Why do we think Pluto and Xena might be half-finished planets? The evidence is mainly from computer simulations of planet formation performed at such institutions as the Southwest Research Institute in Boulder, Colorado. They demonstrate that Earth-sized objects could indeed have formed in the outer regions of the Solar System. Why the process stopped is a mystery. But if Pluto is a half-built world, a close look at it would be a unique opportunity to see the process in freeze-frame, giving real insight into our understanding of the process.
This is an opportunity too good to miss, and is just one of the imperatives that have driven New Horizons - the first space mission targeted on Pluto and the Kuiper belt - which lifted off successfully in January 2006 from Cape Canaveral.
The spacecraft's brief encounter with Pluto and Charon is scheduled to take place in July 2015 after a slingshot rendezvous with Jupiter in February 2007. A comprehensive array of onboard instruments will allow detailed surface maps to be made, as well as tell-tale data to be collected on surface composition and atmospheric constituents.
There was some urgency in setting up this mission, because Pluto's elongated orbit means that the energy it receives from the Sun falls by a factor of three as it moves from perihelion (closest point to the Sun) to aphelion (furthest point) in its ponderous 248-year orbit. Perihelion last occurred in September 1989, so the planet is already well on its way towards the zone in which its atmosphere will simply freeze out onto the surface. The sooner we can get to Pluto, the more interesting it will be. It's hard to overstate the importance of New Horizons, since our first-hand knowledge of Pluto and its environment is so sparse. The results are almost certain to be the most surprising of any deep space mission yet - and as the spacecraft will then go on to selected KBOs beyond Pluto, the excitement may continue well into the century.
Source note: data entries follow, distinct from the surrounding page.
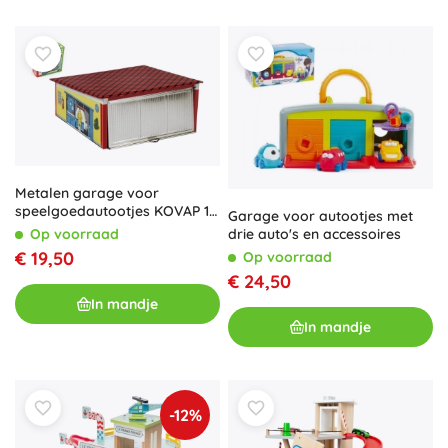
Metalen garage voor
speelgoedautootjes KOVAP 15
Garage voor autootjes met
× 16 × 13 cm
Op voorraad
drie auto's en accessoires
€ 19,50
Op voorraad
€ 24,50
In mandje
In mandje
-12%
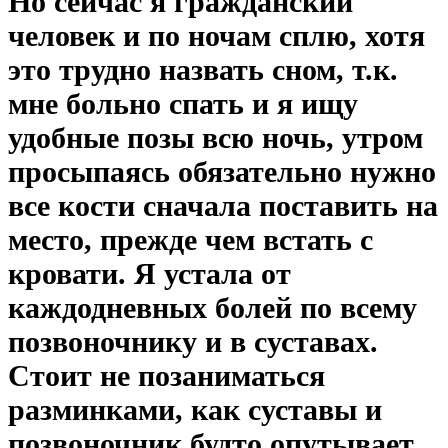
Но сейчас я гражданский
человек и по ночам сплю, хотя
это трудно назвать сном, т.к.
мне больно спать и я ищу
удобные позы всю ночь, утром
просыпаясь обязательно нужно
все кости сначала поставить на
место, прежде чем встать с
кровати. Я устала от
каждодневных болей по всему
позвоночнику и в суставах.
Стоит не позаниматься
разминками, как суставы и
позвоночник будто опутывает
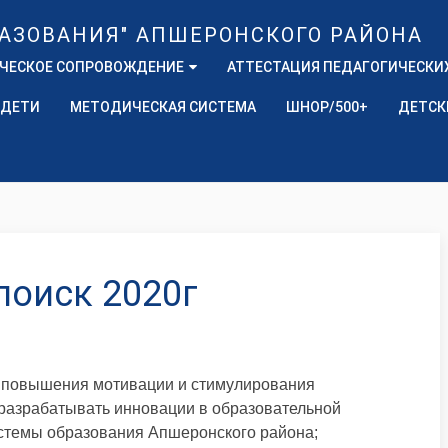
ЧЕСКОЕ СОПРОВОЖДЕНИЕ
АТТЕСТАЦИЯ ПЕДАГОГИЧЕСКИ
 ДЕТИ
МЕТОДИЧЕСКАЯ СИСТЕМА
ШНОР/500+
ДЕТСК
оиск 2020г
я повышения мотивации и стимулирования
 разрабатывать инновации в образовательной
истемы образования Апшеронского района;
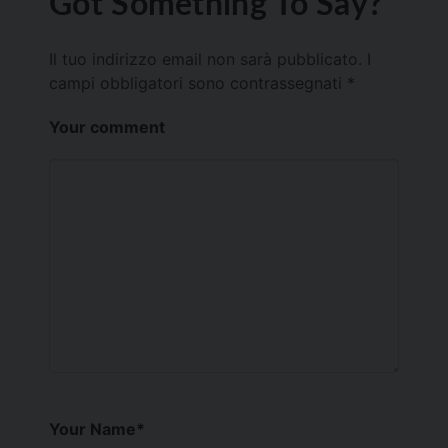
Got Something To Say?
Il tuo indirizzo email non sarà pubblicato.
I
campi obbligatori sono contrassegnati
*
Your comment
Your Name
*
Meanwhile, as New Horizons sets out on its long, cold journey, the Kuiper belt throws up more surprises. In 2005, an announcement was made of the discovery of a largish (500 km to 1,000 km) KBO whose official name sounds like the latest in sports sedans: 2004 XR 190.
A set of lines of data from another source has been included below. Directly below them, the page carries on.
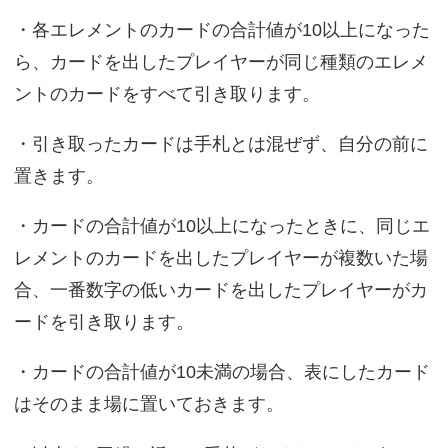
・各エレメントのカードの合計値が10以上になった
ら、カードを出したプレイヤーが同じ種類のエレメ
ントのカードをすべて引き取ります。
・引き取ったカードは手札とは混ぜず、自分の前に
置きます。
・カードの合計値が10以上になったときに、同じエ
レメントのカードを出したプレイヤーが複数いた場
合、一番数字の低いカードを出したプレイヤーがカ
ードを引き取ります。
・カードの合計値が10未満の場合、表にしたカード
はそのまま場に置いておきます。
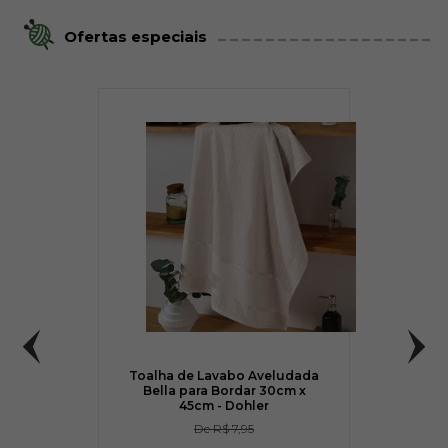
Ofertas especiais
Toalha de Lavabo Aveludada
Bella para Bordar 30cm x
45cm - Dohler
De
R$ 7,95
Its Canadian discoverers, however, nicknamed it 'Buffy', after the TV vampire-slayer of the same name. Why? Because they think it'll be "a bit of a theory-slayer".
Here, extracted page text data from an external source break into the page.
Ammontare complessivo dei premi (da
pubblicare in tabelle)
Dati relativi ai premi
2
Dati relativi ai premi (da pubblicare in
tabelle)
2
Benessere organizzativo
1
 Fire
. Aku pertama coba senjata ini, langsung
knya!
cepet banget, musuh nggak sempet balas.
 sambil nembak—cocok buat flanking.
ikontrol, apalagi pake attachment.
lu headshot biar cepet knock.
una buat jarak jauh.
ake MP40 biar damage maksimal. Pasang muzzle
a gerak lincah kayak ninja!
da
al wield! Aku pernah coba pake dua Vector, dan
Buffy orbits in an unusual circular path the edge of the main KBO region, 8.5 billion km from the Sun. What is really strange is the tilt of its orbit to the plane of the Solar System: 47 degrees. Explaining its unique combination of circularity and tilt is difficult and involves ideas such as changes in Neptune's orbit, and encounters with nearby stars. It may even cause a rethink of the Kuiper belt's shape.
No doubt, in the decade that we have to wait for New Horizons' encounter with Pluto, there will be more surprises from the watchers of the Solar System's twilight zone.
Fred Watson is astronomer-in-charge of the Anglo-Australian Observatory, Coonabarabran, New South Wales, and author of Stargazer: The Life and Times of the Telescope.